There were no options excluded from the computation of diluted earnings (loss) per share for the year ended December 31, 2011 or 2010. Options to purchase 362,653 shares of Class A common stock were excluded from the computation of diluted earnings per share for the year ended December 31, 2009, because their inclusion would have been anti-dilutive.

 

  (p)

Product Design and Development Costs

The Company charges all product design and development costs to expense when incurred. Product design and development costs aggregated approximately $15.9 million, $12.6 million and $9.3 million during the years ended December 31, 2011, 2010 and 2009, respectively.

 

  (q)

Fair Value of Financial Instruments

The carrying amount of the Company’s financial instruments, which principally include cash and cash equivalents, investments, accounts receivable, accounts payable and accrued expenses, approximates fair value due to the relatively short maturity of such instruments.

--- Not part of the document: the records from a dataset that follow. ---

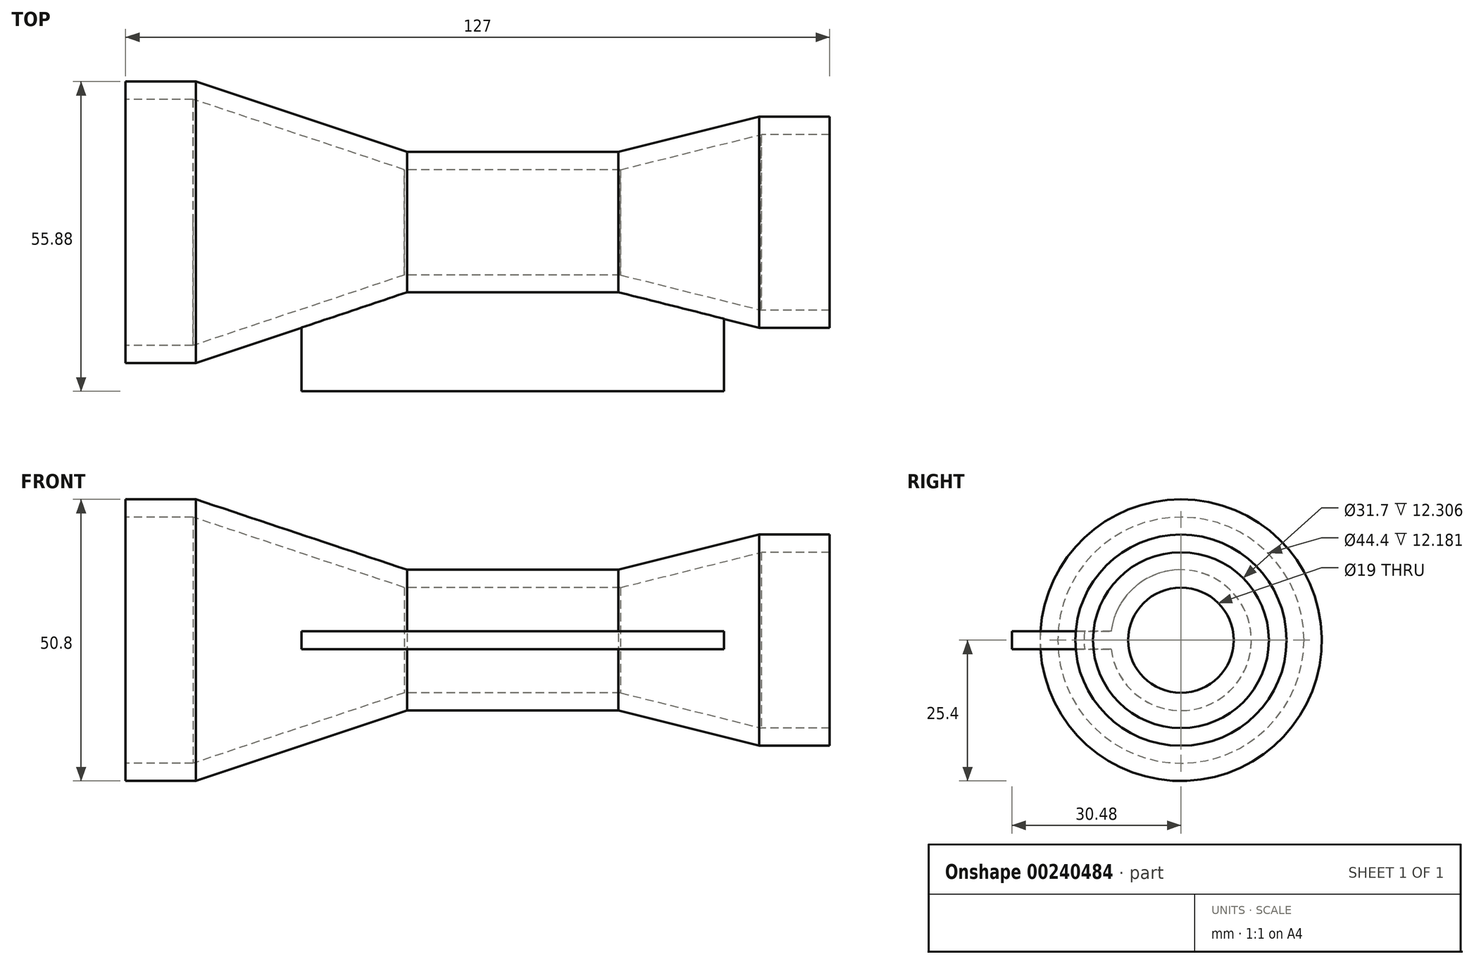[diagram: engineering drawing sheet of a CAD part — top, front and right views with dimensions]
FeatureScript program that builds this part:
annotation { "Feature Type Name" : "Feature", "Feature Type Description" : "" }
export const myFeature = defineFeature(function(context is Context, id is Id, definition is map)
    precondition{}
    {
        {
            var Q0;
            Q0=qCreatedBy(makeId("Top.planeOp"),FACE);
            var sketch = newSketch(context, id + "F0", { "sketchPlane" : qUnion([Q0])});
            skLineSegment(sketch, "E0", {"start": v(-69.85, 0) * mm, "end": v(57.15, 0) * mm, "construction": true});
            skLineSegment(sketch, "E1", {"start": v(57.15, 15.85) * mm, "end": v(57.15, 19.05) * mm});
            skLineSegment(sketch, "E2", {"start": v(57.15, 19.05) * mm, "end": v(44.45, 19.05) * mm});
            skLineSegment(sketch, "E3", {"start": v(44.45, 19.05) * mm, "end": v(19.05, 12.7) * mm});
            skLineSegment(sketch, "E4", {"start": v(19.05, 12.7) * mm, "end": v(-19.05, 12.7) * mm});
            skLineSegment(sketch, "E5", {"start": v(-19.05, 12.7) * mm, "end": v(-57.15, 25.4) * mm});
            skLineSegment(sketch, "E6", {"start": v(-57.15, 25.4) * mm, "end": v(-69.85, 25.4) * mm});
            skLineSegment(sketch, "E7", {"start": v(-69.85, 25.4) * mm, "end": v(-69.85, 22.2) * mm});
            skLineSegment(sketch, "E8.0", {"start": v(-57.67, 22.2) * mm, "end": v(-69.85, 22.2) * mm});
            skLineSegment(sketch, "E8.1", {"start": v(57.15, 15.85) * mm, "end": v(44.84, 15.85) * mm});
            skLineSegment(sketch, "E8.2", {"start": v(44.84, 15.85) * mm, "end": v(19.44, 9.5) * mm});
            skLineSegment(sketch, "E8.3", {"start": v(19.44, 9.5) * mm, "end": v(-19.57, 9.5) * mm});
            skLineSegment(sketch, "E8.4", {"start": v(-19.57, 9.5) * mm, "end": v(-57.67, 22.2) * mm});
            skPoint(sketch, "E9", {"position": v(0, 12.7) * mm});
            skSolve(sketch);
        }
        {
            var Q0;
            Q0 = qSketchRegion(id + "F0", true);
            var Q1;
            Q1=sQuery(id+"F0.wireOp",EDGE,"E0");
            revolve(context, id + "F1", {"entities" : qUnion([Q0]), "axis" : qUnion([Q1]), "revolveType" : RevolveType.FULL});
        }
        {
            var Q0;
            Q0=qCreatedBy(makeId("Front.planeOp"),FACE);
            cPlane(context, id + "F2", {"entities" : qUnion([Q0]), "cplaneType" : CPlaneType.OFFSET, "offset" : 30.48 * mm, "width" : 152.4 * mm, "height" : 152.4 * mm});
        }
        {
            var Q0;
            Q0=qCreatedBy(id+"F2.planeOp",FACE);
            var sketch = newSketch(context, id + "F3", { "sketchPlane" : qUnion([Q0])});
            skLineSegment(sketch, "E10.bottom", {"start": v(-38.1, 1.6) * mm, "end": v(38.1, 1.6) * mm});
            skLineSegment(sketch, "E10.top", {"start": v(-38.1, -1.6) * mm, "end": v(38.1, -1.6) * mm});
            skLineSegment(sketch, "E10.left", {"start": v(-38.1, 1.6) * mm, "end": v(-38.1, -1.6) * mm});
            skLineSegment(sketch, "E10.right", {"start": v(38.1, 1.6) * mm, "end": v(38.1, -1.6) * mm});
            skLineSegment(sketch, "E11", {"start": v(0, 28.1) * mm, "end": v(0, -30.04) * mm, "construction": true});
            skPoint(sketch, "E12", {"position": v(38.1, 0) * mm});
            skPoint(sketch, "E13", {"position": v(0, 1.6) * mm});
            skSolve(sketch);
        }
        {
            var Q0;
            Q0 = qSketchRegion(id + "F3", true);
            extrude(context, id + "F4", {"entities" : qUnion([Q0]), "operationType" : NewBodyOperationType.ADD, "endBound" : BoundingType.UP_TO_NEXT, "oppositeDirection" : true, "depth" : 25.4 * mm});
        }
    });
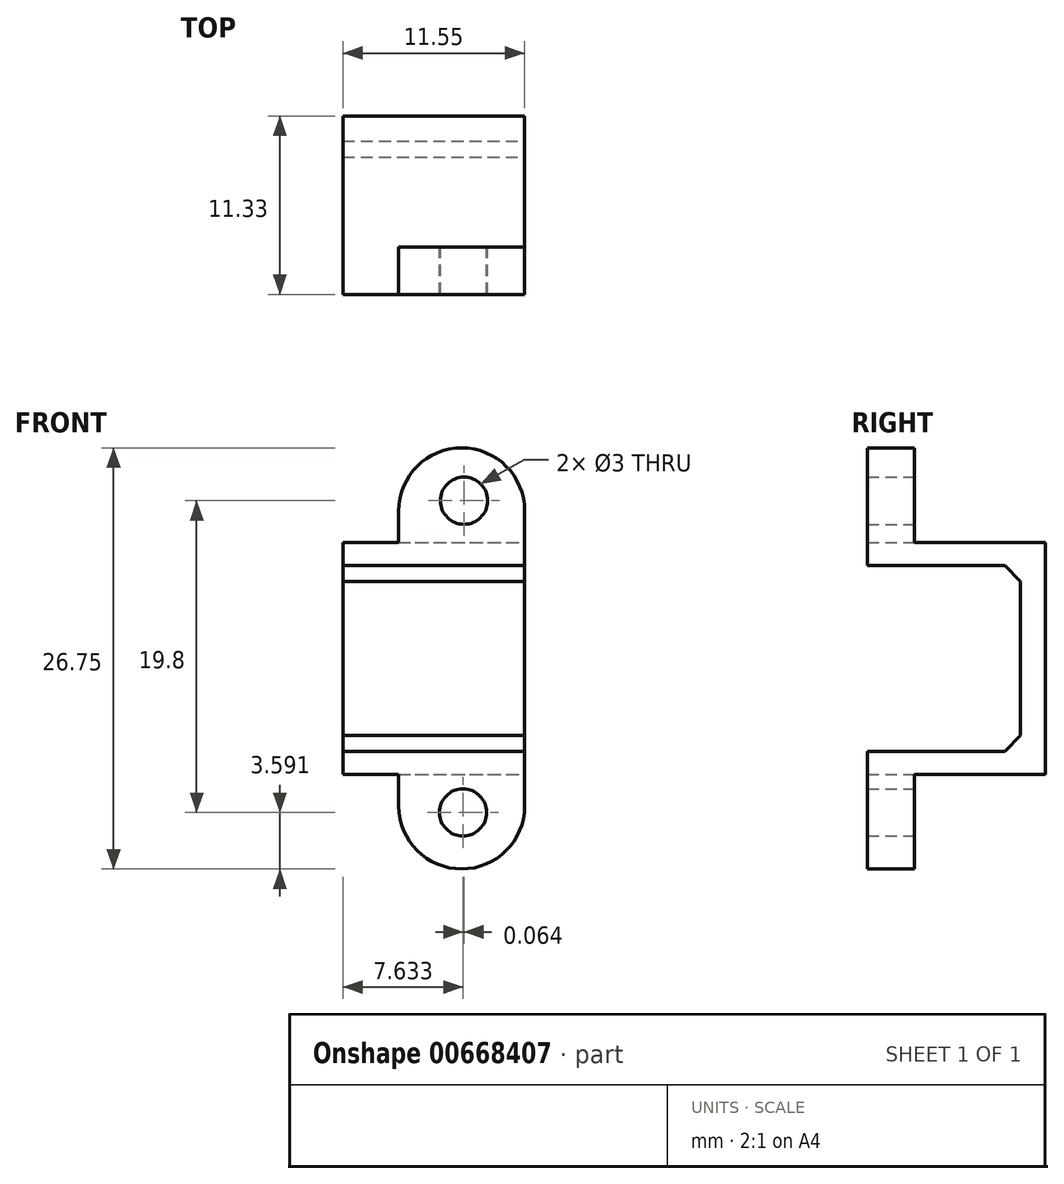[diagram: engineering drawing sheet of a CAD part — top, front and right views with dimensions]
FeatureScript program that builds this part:
annotation { "Feature Type Name" : "Feature", "Feature Type Description" : "" }
export const myFeature = defineFeature(function(context is Context, id is Id, definition is map)
    precondition{}
    {
        {
            var Q0;
            Q0=qCreatedBy(makeId("Front.planeOp"),FACE);
            var sketch = newSketch(context, id + "F0", { "sketchPlane" : qUnion([Q0])});
            skLineSegment(sketch, "E0.bottom", {"start": v(0, 0) * mm, "end": v(11.55, 0) * mm});
            skLineSegment(sketch, "E0.top", {"start": v(0, 14.75) * mm, "end": v(11.55, 14.75) * mm});
            skLineSegment(sketch, "E0.left", {"start": v(0, 0) * mm, "end": v(0, 14.75) * mm});
            skLineSegment(sketch, "E0.right", {"start": v(11.55, 0) * mm, "end": v(11.55, 14.75) * mm});
            skLineSegment(sketch, "E1", {"start": v(0, 14.75) * mm, "end": v(0, 13.27) * mm});
            skLineSegment(sketch, "E2", {"start": v(0, 13.27) * mm, "end": v(11.55, 13.27) * mm});
            skLineSegment(sketch, "E3", {"start": v(0, 0) * mm, "end": v(0, 1.48) * mm});
            skLineSegment(sketch, "E4", {"start": v(0, 1.48) * mm, "end": v(11.55, 1.48) * mm});
            skLineSegment(sketch, "E5", {"start": v(11.55, 1.48) * mm, "end": v(11.55, 0) * mm});
            skSolve(sketch);
        }
        {
            var Q0;
            Q0=makeQuery(id+"F0.imprint","IMPRINT",FACE,{"disambiguationData":[TD([[makeQuery(id+"F0.imprint","IMPRINT",EDGE,{"derivedFrom":sQuery(id+"F0.wireOp",EDGE,"E0.bottom")}),1.0]])]});
            var Q1;
            {var subQ0=sQuery(id+"F0.wireOp",EDGE,"E0.top");Q1=makeQuery(id+"F0.imprint","IMPRINT",FACE,{"disambiguationData":[TD([[makeQuery(id+"F0.imprint","IMPRINT",EDGE,{"derivedFrom":subQ0}),-1.0]])]});}
            var Q2;
            Q2=makeQuery(id+"F0.imprint","IMPRINT",FACE,{"disambiguationData":[TD([[makeQuery(id+"F0.imprint","IMPRINT",EDGE,{"derivedFrom":sQuery(id+"F0.wireOp",EDGE,"E0.left")}),-1.0]])]});
            extrude(context, id + "F1", {"entities" : qUnion([Q0, Q1, Q2]), "depth" : 11.33 * mm, "offsetDistance" : 25 * mm});
        }
        {
            var Q0;
            Q0=makeQuery(id+"F1.opExtrude","CAP_FACE",FACE,{"disambiguationData":[OSD([sQuery(id+"F0.wireOp",EDGE,"E0.bottom"),sQuery(id+"F0.wireOp",EDGE,"E0.top"),sQuery(id+"F0.wireOp",EDGE,"E0.left"),sQuery(id+"F0.wireOp",EDGE,"E0.right"),sQuery(id+"F0.wireOp",EDGE,"E1"),sQuery(id+"F0.wireOp",EDGE,"E3"),sQuery(id+"F0.wireOp",EDGE,"E5")])],"isStart":false});
            var sketch = newSketch(context, id + "F2", { "sketchPlane" : qUnion([Q0])});
            skLineSegment(sketch, "E6", {"start": v(0, 14.75) * mm, "end": v(0, 13.27) * mm});
            skLineSegment(sketch, "E7", {"start": v(0, 13.27) * mm, "end": v(11.55, 13.27) * mm});
            skLineSegment(sketch, "E8", {"start": v(0, 0) * mm, "end": v(0, 1.48) * mm});
            skLineSegment(sketch, "E9", {"start": v(0, 1.48) * mm, "end": v(11.55, 1.48) * mm});
            skLineSegment(sketch, "E10", {"start": v(0, 13.27) * mm, "end": v(0, 1.48) * mm});
            skLineSegment(sketch, "E11", {"start": v(11.55, 13.27) * mm, "end": v(11.55, 1.48) * mm});
            skSolve(sketch);
        }
        {
            var Q0;
            Q0=makeQuery(id+"F2.imprint","IMPRINT",FACE,{"disambiguationData":[TD([[makeQuery(id+"F2.imprint","IMPRINT",EDGE,{"derivedFrom":sQuery(id+"F2.wireOp",EDGE,"E7")}),-1.0]])]});
            extrude(context, id + "F3", {"entities" : qUnion([Q0]), "operationType" : NewBodyOperationType.REMOVE, "oppositeDirection" : true, "depth" : 9.73 * mm, "offsetDistance" : 25 * mm});
        }
        {
            var Q0;
            Q0=makeQuery(id+"F1.opExtrude","SWEPT_FACE",FACE,{"disambiguationData":[OSD([sQuery(id+"F0.wireOp",EDGE,"E0.right"),sQuery(id+"F0.wireOp",EDGE,"E5")])]});
            var sketch = newSketch(context, id + "F4", { "sketchPlane" : qUnion([Q0])});
            skLineSegment(sketch, "E12", {"start": v(-11.33, 14.75) * mm, "end": v(-11.33, 20.75) * mm});
            skLineSegment(sketch, "E13", {"start": v(-11.33, 20.75) * mm, "end": v(-8.33, 20.75) * mm});
            skLineSegment(sketch, "E14", {"start": v(-8.33, 20.75) * mm, "end": v(-8.33, 14.75) * mm});
            skLineSegment(sketch, "E15", {"start": v(-8.33, 14.75) * mm, "end": v(-11.33, 14.75) * mm});
            skSolve(sketch);
        }
        {
            var Q0;
            Q0=makeQuery(id+"F4.imprint","IMPRINT",FACE,{"disambiguationData":[TD([[makeQuery(id+"F4.imprint","IMPRINT",EDGE,{"derivedFrom":sQuery(id+"F4.wireOp",EDGE,"E12")}),-1.0]])]});
            var Q1;
            {var subQ5=sQuery(id+"F4.wireOp",EDGE,"E15");Q1=makeQuery(id+"F4.imprint","IMPRINT",FACE,{"disambiguationData":[TD([[makeQuery(id+"F4.imprint","IMPRINT",EDGE,{"derivedFrom":subQ5}),-1.0]])]});}
            extrude(context, id + "F5", {"entities" : qUnion([Q0, Q1]), "operationType" : NewBodyOperationType.ADD, "oppositeDirection" : true, "depth" : 8 * mm, "offsetDistance" : 25 * mm});
        }
        {
            var Q0;
            {var subQ0=sQuery(id+"F0.wireOp",EDGE,"E5");var subQ1=sQuery(id+"F0.wireOp",EDGE,"E0.right");Q0=makeQuery(id+"F5.boolean.opBoolean","MERGE",FACE,{"derivedFrom":[makeQuery(id+"F1.opExtrude","SWEPT_FACE",FACE,{"disambiguationData":[OSD([subQ1,subQ0])]}),makeQuery(id+"F5.opExtrude","CAP_FACE",FACE,{"disambiguationData":[OSD([sQuery(id+"F0.wireOp",EDGE,"E0.bottom"),sQuery(id+"F0.wireOp",EDGE,"E0.top"),subQ1,subQ0,sQuery(id+"F2.wireOp",EDGE,"E7"),sQuery(id+"F2.wireOp",EDGE,"E9"),sQuery(id+"F2.wireOp",EDGE,"E11"),sQuery(id+"F4.wireOp",EDGE,"E12"),sQuery(id+"F4.wireOp",EDGE,"E13"),sQuery(id+"F4.wireOp",EDGE,"E14")])],"isStart":true})]});}
            var sketch = newSketch(context, id + "F6", { "sketchPlane" : qUnion([Q0])});
            skLineSegment(sketch, "E16", {"start": v(-11.33, 0) * mm, "end": v(-11.33, -6) * mm});
            skLineSegment(sketch, "E17", {"start": v(-11.33, -6) * mm, "end": v(-8.33, -6) * mm});
            skLineSegment(sketch, "E18", {"start": v(-8.33, -6) * mm, "end": v(-8.33, 0) * mm});
            skLineSegment(sketch, "E19", {"start": v(-8.33, 0) * mm, "end": v(-11.33, 0) * mm});
            skSolve(sketch);
        }
        {
            var Q0;
            Q0=makeQuery(id+"F6.imprint","IMPRINT",FACE,{"disambiguationData":[TD([[makeQuery(id+"F6.imprint","IMPRINT",EDGE,{"derivedFrom":sQuery(id+"F6.wireOp",EDGE,"E16")}),1.0]])]});
            extrude(context, id + "F7", {"entities" : qUnion([Q0]), "operationType" : NewBodyOperationType.ADD, "oppositeDirection" : true, "depth" : 8 * mm, "offsetDistance" : 25 * mm});
        }
        {
            var Q0;
            Q0=makeQuery(id+"F5.opExtrude","CAP_EDGE",EDGE,{"disambiguationData":[OSD([sQuery(id+"F4.wireOp",EDGE,"E13")])],"isStart":true});
            fillet(context, id + "F8", {"entities" : qUnion([Q0]), "radius" : 4 * mm, "tangentPropagation" : true, "allowEdgeOverflow" : false});
        }
        {
            var Q0;
            Q0=makeQuery(id+"F5.opExtrude","CAP_EDGE",EDGE,{"disambiguationData":[OSD([sQuery(id+"F4.wireOp",EDGE,"E13")])],"isStart":false});
            fillet(context, id + "F9", {"entities" : qUnion([Q0]), "radius" : 4 * mm, "tangentPropagation" : true, "allowEdgeOverflow" : false});
        }
        {
            var Q0;
            Q0=makeQuery(id+"F7.opExtrude","CAP_EDGE",EDGE,{"disambiguationData":[OSD([sQuery(id+"F6.wireOp",EDGE,"E17")])],"isStart":true});
            fillet(context, id + "F10", {"entities" : qUnion([Q0]), "radius" : 4 * mm, "tangentPropagation" : true, "allowEdgeOverflow" : false});
        }
        {
            var Q0;
            Q0=makeQuery(id+"F7.opExtrude","CAP_EDGE",EDGE,{"disambiguationData":[OSD([sQuery(id+"F6.wireOp",EDGE,"E17")])],"isStart":false});
            fillet(context, id + "F11", {"entities" : qUnion([Q0]), "radius" : 4 * mm, "tangentPropagation" : true, "allowEdgeOverflow" : false});
        }
        {
            var Q0;
            Q0=makeQuery(id+"F7.opExtrude","SWEPT_FACE",FACE,{"disambiguationData":[OSD([sQuery(id+"F6.wireOp",EDGE,"E18")])]});
            var sketch = newSketch(context, id + "F12", { "sketchPlane" : qUnion([Q0])});
            skCircle(sketch, "E20", {"center": v(-7.63, -2.4) * mm, "radius": 1.5 * mm});
            skSolve(sketch);
        }
        {
            var Q0;
            Q0 = qSketchRegion(id + "F12", true);
            extrude(context, id + "F13", {"entities" : qUnion([Q0]), "operationType" : NewBodyOperationType.REMOVE, "oppositeDirection" : true, "depth" : 25 * mm, "offsetDistance" : 25 * mm});
        }
        {
            var Q0;
            Q0=makeQuery(id+"F5.opExtrude","SWEPT_FACE",FACE,{"disambiguationData":[OSD([sQuery(id+"F4.wireOp",EDGE,"E14")])]});
            var sketch = newSketch(context, id + "F14", { "sketchPlane" : qUnion([Q0])});
            skCircle(sketch, "E21", {"center": v(-7.7, 17.4) * mm, "radius": 1.5 * mm});
            skSolve(sketch);
        }
        {
            var Q0;
            Q0 = qSketchRegion(id + "F14", true);
            extrude(context, id + "F15", {"entities" : qUnion([Q0]), "operationType" : NewBodyOperationType.REMOVE, "oppositeDirection" : true, "depth" : 25 * mm, "offsetDistance" : 25 * mm});
        }
        {
            var Q0;
            Q0=makeQuery(id+"F3.boolean.opBoolean","COPY",EDGE,{"derivedFrom":makeQuery(id+"F3.opExtrude","CAP_EDGE",EDGE,{"disambiguationData":[OSD([sQuery(id+"F2.wireOp",EDGE,"E7")])],"isStart":false})});
            chamfer(context, id + "F16", {"entities" : qUnion([Q0]), "width" : 1 * mm, "tangentPropagation" : true});
        }
        {
            var Q0;
            Q0=makeQuery(id+"F3.boolean.opBoolean","COPY",EDGE,{"derivedFrom":makeQuery(id+"F3.opExtrude","CAP_EDGE",EDGE,{"disambiguationData":[OSD([sQuery(id+"F2.wireOp",EDGE,"E9")])],"isStart":false})});
            chamfer(context, id + "F17", {"entities" : qUnion([Q0]), "width" : 1 * mm, "tangentPropagation" : true});
        }
    });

The carrying amount of the Company’s long-term borrowings approximates the fair value based upon current rates and terms available to the Company for similar debt.

 

(r)    Comprehensive Income

Comprehensive income consists of net earnings, foreign currency translation adjustments, and net unrealized gain (loss) on investments. Comprehensive income is presented in the consolidated statements of equity and comprehensive income (loss). Components of accumulated other comprehensive income (loss) consist of foreign currency translation adjustments and net unrealized gain (loss) on investments.

(s)    New Accounting Pronouncements

In June 2011, the Financial Accounting Standards Board (“FASB”) issued Accounting Standards Update No. 2011-05, Comprehensive Income (Topic 220): Presentation of Comprehensive Income, (“ASU 2011-05”). ASU 2011-05 eliminates the option to report other comprehensive income and its components in the statement of changes in equity. ASU 2011-05 requires that all non-owner changes in stockholders’ equity be presented in either a single continuous statement of comprehensive income or in two separate but consecutive statements. This new guidance is to be applied retrospectively. ASU 2011-05 is effective for fiscal years and interim periods within those years, beginning after December 15, 2011. The adoption of this ASU only impacts the presentation of the Company’s consolidated financial statements and does not materially impact its consolidated financial statements.

In September 2011, the FASB issued Accounting Standard Update No. 2011-08, Testing Goodwill for Impairment (“ASU 2011-08”), which changes the way a company completes its annual impairment review process. The provisions of this pronouncement provides an entity with the option to first assess qualitative factors to determine whether the existence of events or circumstances leads to a determination that is more likely than not that the fair value of a reporting unit is less than its carrying amount. ASU-2011-08 allows an entity the option to bypass the qualitative-assessment for any reporting unit in any period and proceed directly to performing the first step of the two-step goodwill impairment test. The pronouncement does not change the current guidance for testing other indefinite-lived intangible assets for impairment. This standard is effective for annual and interim goodwill impairment tests performed for fiscal years beginning after December 15, 2011. Early adoption is permitted. We early adopted ASU 2011-08 during the year ended December 31, 2011. The adoption of this ASU did not have a material impact on the Company’s consolidated financial statements.

In May 2011, the FASB issued ASU No. 2011-04, Fair Value Measurement (Topic 820): Amendments to Achieve Common Fair Value Measurement and Disclosure Requirements in U.S. GAAP and IFRSs. This ASU expands existing disclosure requirements for fair value measurements and provides additional information on how to measure fair value. The Company is required to apply this ASU prospectively for interim and annual periods beginning after December 15, 2011. The adoption of this guidance will not have a significant impact on the Company’s consolidated financial statements.